Il existe donc un réel problème en termes de durabilité économique et sociale pour notre secteur agricole wallon, et notre difficulté à convaincre des jeunes motivés à s’engager dans la profession en est une illustration inquiétante.

En parallèle, et pour ce qui concerne le troisième pilier de la durabilité (et l’objectif majeur du Green deal), il faut rappeler que la contribution à la production de gaz à effet de serre du secteur agricole belge est de 8% seulement alors qu’elle est de 25% environ pour l’agriculture mondiale. Mieux, notre secteur a réduit ses émissions de près de 20% en 30 ans ! 

Pour la FWA, cela signifie qu’il faut d’abord saluer les efforts déjà fournis par le secteur. Il faut surtout reconnaître que notre modèle agricole wallon, basé sur une forte liaison au sol, et sur un équilibre entre les cultures et l’élevage, est un modèle qui fait ses preuves sur le plan climatique. 
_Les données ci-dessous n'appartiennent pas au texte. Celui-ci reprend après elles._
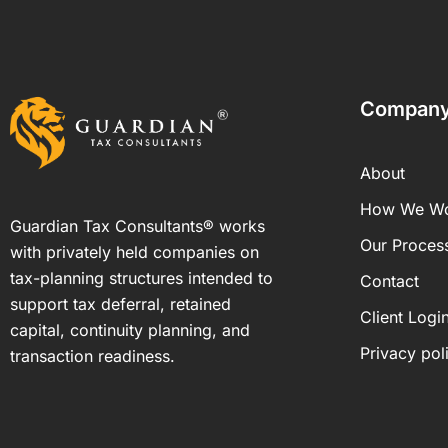
Compan
About
How We W
Guardian Tax Consultants® works
Our Proces
with privately held companies on
tax-planning structures intended to
Contact
support tax deferral, retained
Client Logi
capital, continuity planning, and
Privacy pol
transaction readiness.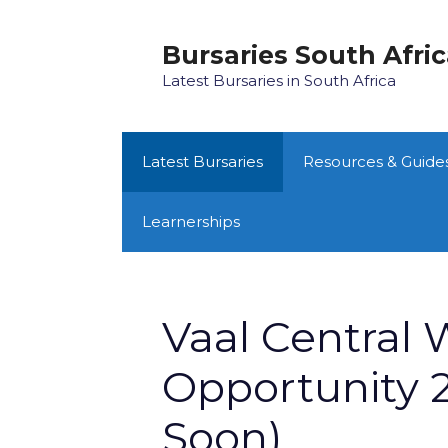
Skip
to
Bursaries South Afri
content
Latest Bursaries in South Africa
Latest Bursaries
Resources & Guide
Learnerships
Vaal Central 
Opportunity 2
Soon)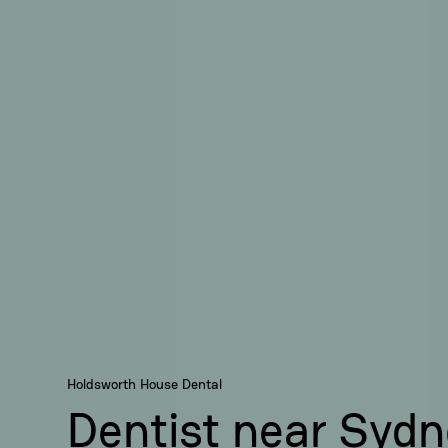
Holdsworth House Dental
Dentist near Syd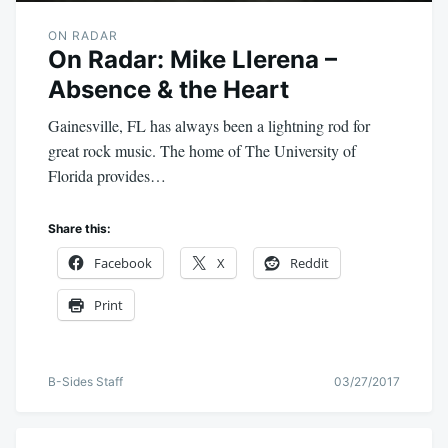
ON RADAR
On Radar: Mike Llerena –
Absence & the Heart
Gainesville, FL has always been a lightning rod for
great rock music. The home of The University of
Florida provides…
Share this:
Facebook
X
Reddit
Print
B-Sides Staff
03/27/2017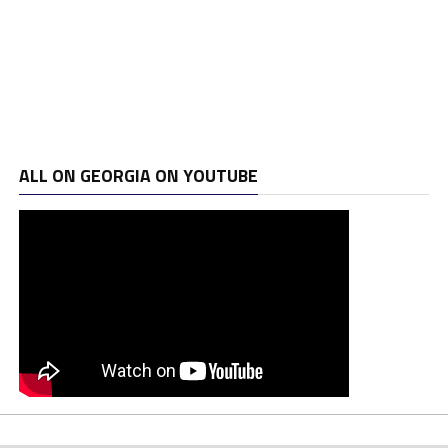
ALL ON GEORGIA ON YOUTUBE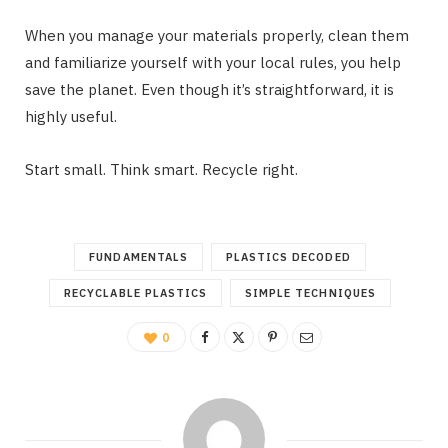
When you manage your materials properly, clean them
and familiarize yourself with your local rules, you help
save the planet. Even though it’s straightforward, it is
highly useful.
Start small. Think smart. Recycle right.
FUNDAMENTALS
PLASTICS DECODED
RECYCLABLE PLASTICS
SIMPLE TECHNIQUES
0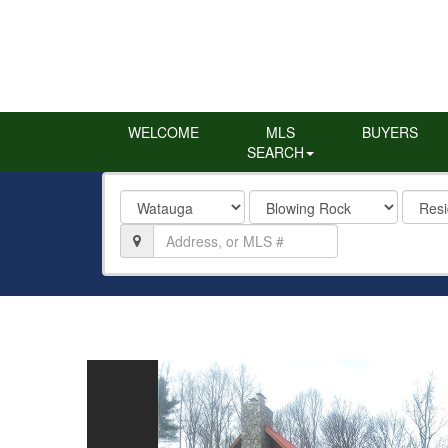
WELCOME
MLS
BUYERS
SEARCH
County
City
Proper
Type
Location,
Address,
or
MLS
#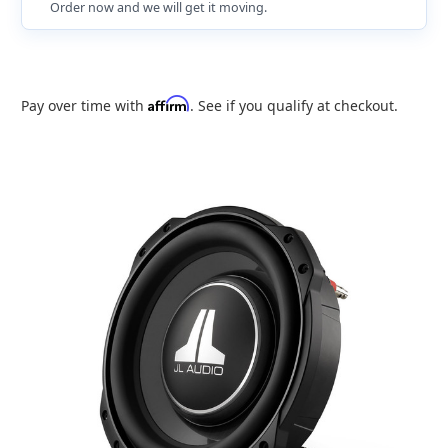
Order now and we will get it moving.
Affirm
Pay over time with
. See if you qualify at checkout.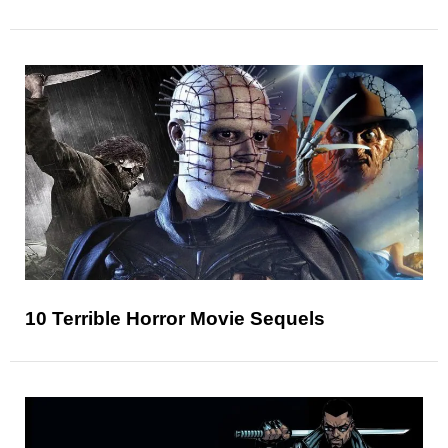
10 Terrible Horror Movie Sequels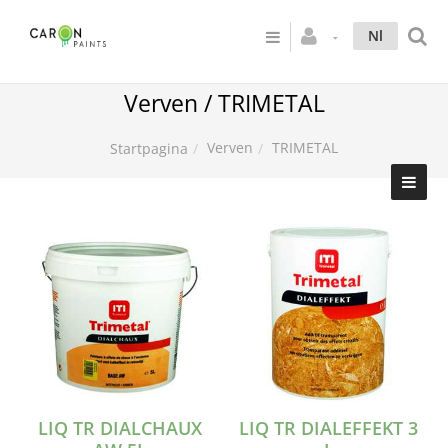
Nl
Verven / TRIMETAL
Verven
TRIMETAL
Startpagina
LIQ TR DIALCHAUX
LIQ TR DIALEFFEKT 3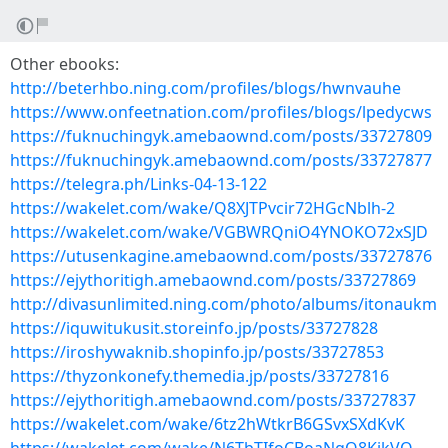
Other ebooks:
http://beterhbo.ning.com/profiles/blogs/hwnvauhe
https://www.onfeetnation.com/profiles/blogs/lpedycws
https://fuknuchingyk.amebaownd.com/posts/33727809
https://fuknuchingyk.amebaownd.com/posts/33727877
https://telegra.ph/Links-04-13-122
https://wakelet.com/wake/Q8XJTPvcir72HGcNblh-2
https://wakelet.com/wake/VGBWRQniO4YNOKO72xSJD
https://utusenkagine.amebaownd.com/posts/33727876
https://ejythoritigh.amebaownd.com/posts/33727869
http://divasunlimited.ning.com/photo/albums/itonaukm
https://iquwitukusit.storeinfo.jp/posts/33727828
https://iroshywaknib.shopinfo.jp/posts/33727853
https://thyzonkonefy.themedia.jp/posts/33727816
https://ejythoritigh.amebaownd.com/posts/33727837
https://wakelet.com/wake/6tz2hWtkrB6GSvxSXdKvK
En conséquence, il doit être vu comme un allié porteur de solutions, et doit être soutenu et préservé.

 

EN CONCLUSION

Les agriculteurs wallons ont la ferme volonté de s’engager dans les défis qui se posent à notre société, en particulier sur les plans environnemental et climatique.

Ils ont besoin, pour pouvoir le faire, d’un contexte cohérent, qui assure la viabilité de leurs exploitations, ce dont nous sommes loin aujourd’hui, et dont les études mentionnées ci-dessus font penser qu’on ne se rapprochera pas dans le cadre de la future PAC associée au Green deal.
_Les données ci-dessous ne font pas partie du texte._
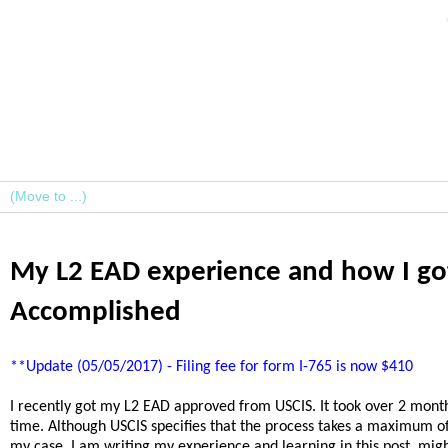
My L2 EAD experience and how I got
Accomplished
**Update (05/05/2017) - Filing fee for form I-765 is now $410
I recently got my L2 EAD approved from USCIS. It took over 2 months
time. Although USCIS specifies that the process takes a maximum of
my case. I am writing my experience and learning in this post, mig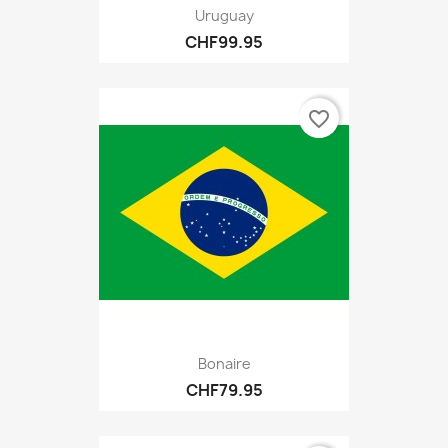
Uruguay
CHF99.95
favorite_border
Bonaire
CHF79.95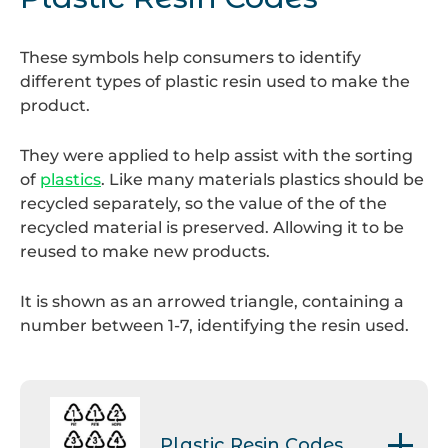
bottle banks.
These symbols help consumers to identify
different types of plastic resin used to make the
product.
They were applied to help assist with the sorting
of
plastics
. Like many materials plastics should be
recycled separately, so the value of the of the
recycled material is preserved. Allowing it to be
reused to make new products.
It is shown as an arrowed triangle, containing a
number between 1-7, identifying the resin used.
Plastic Resin Codes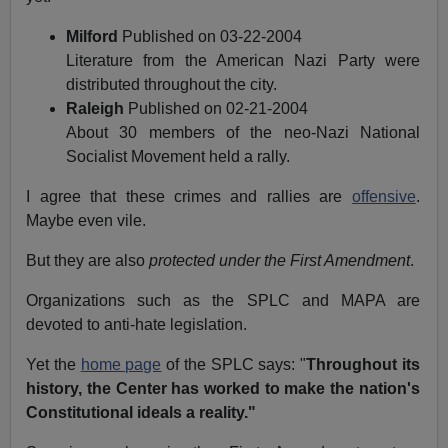
Milford
Published on 03-22-2004
Literature from the American Nazi Party were
distributed throughout the city.
Raleigh
Published on 02-21-2004
About 30 members of the neo-Nazi National
Socialist Movement held a rally.
I agree that these crimes and rallies are
offensive
.
Maybe even vile.
But they are also
protected under the First Amendment
.
Organizations such as the SPLC and MAPA are
devoted to anti-hate legislation.
Yet the
home page
of the SPLC says: "
Throughout its
history, the Center has worked to make the nation's
Constitutional ideals a reality."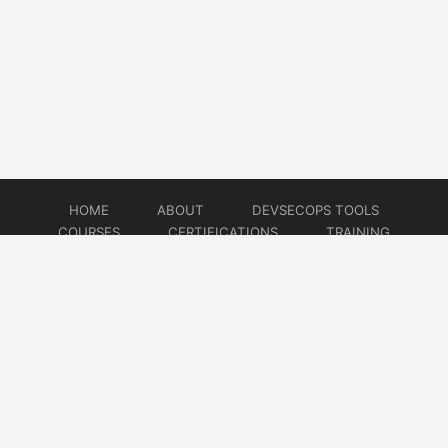
HOME
ABOUT
DEVSECOPS TOOLS
COURSES
CERTIFICATIONS
TRAINING
TUTORIALS
CONSULTING
CONTACT
© 2026
DevSecOps Now!!!
Website developed by
CMSGalaxy – Website & WordPress Development Company
| SEO,
Digital Marketing & Influencer Platform by
Wizbrand – SEO & Influencer Marketing Platform
| Software
Development, Agile & DevOps Services by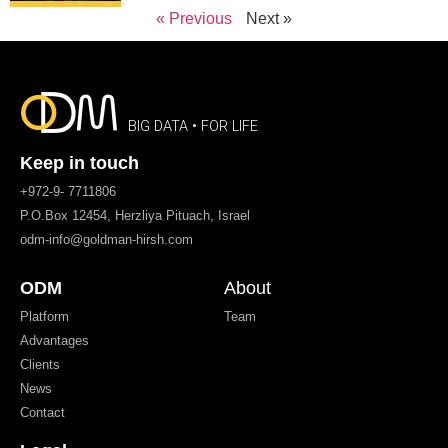
« Previous
Next »
BIG DATA • FOR LIFE
Keep in touch
+972-9- 7711806
P.O.Box 12454, Herzliya Pituach, Israel
odm-info@goldman-hirsh.com
ODM
About
Platform
Team
Advantages
Clients
News
Contact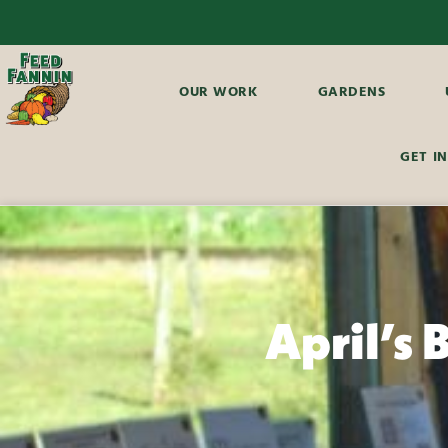
OUR WORK
GARDENS
GET I
April’s 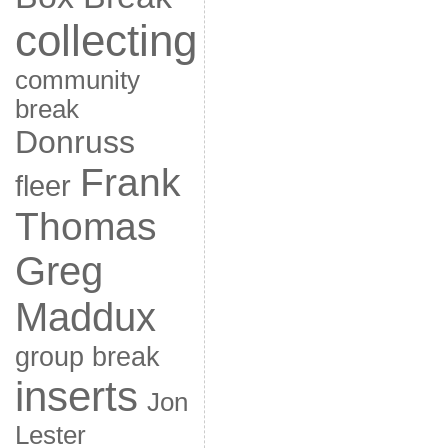
collecting
community
break
Donruss
Frank
fleer
Thomas
Greg
Maddux
group break
inserts
Jon
Lester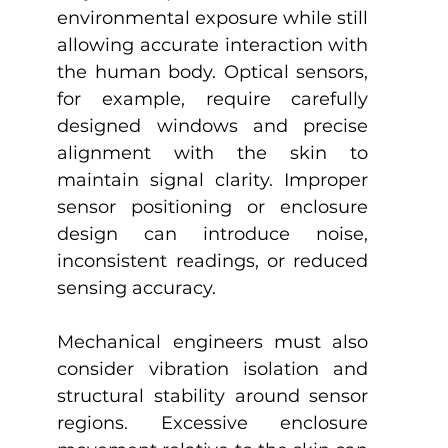
environmental exposure while still 
allowing accurate interaction with 
the human body. Optical sensors, 
for example, require carefully 
designed windows and precise 
alignment with the skin to 
maintain signal clarity. Improper 
sensor positioning or enclosure 
design can introduce noise, 
inconsistent readings, or reduced 
sensing accuracy.
Mechanical engineers must also 
consider vibration isolation and 
structural stability around sensor 
regions. Excessive enclosure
La FWA demande au gouvernement wallon de diffuser les chiffres des études et scénarios réalisés dans la perspective de la définition du plan stratégique de notre région pour la PAC, et exhorte celui-ci à s’appuyer sur ces chiffres, ainsi que sur ceux des 3 études citées ci-dessus, pour concevoir un plan réaliste, applicable au quotidien , qui aide les agriculteurs wallons à poursuivre leur transition vers encore plus de durabilité, en tenant compte des réels impacts environnementaux, sociaux et économiques des mesures envisagées.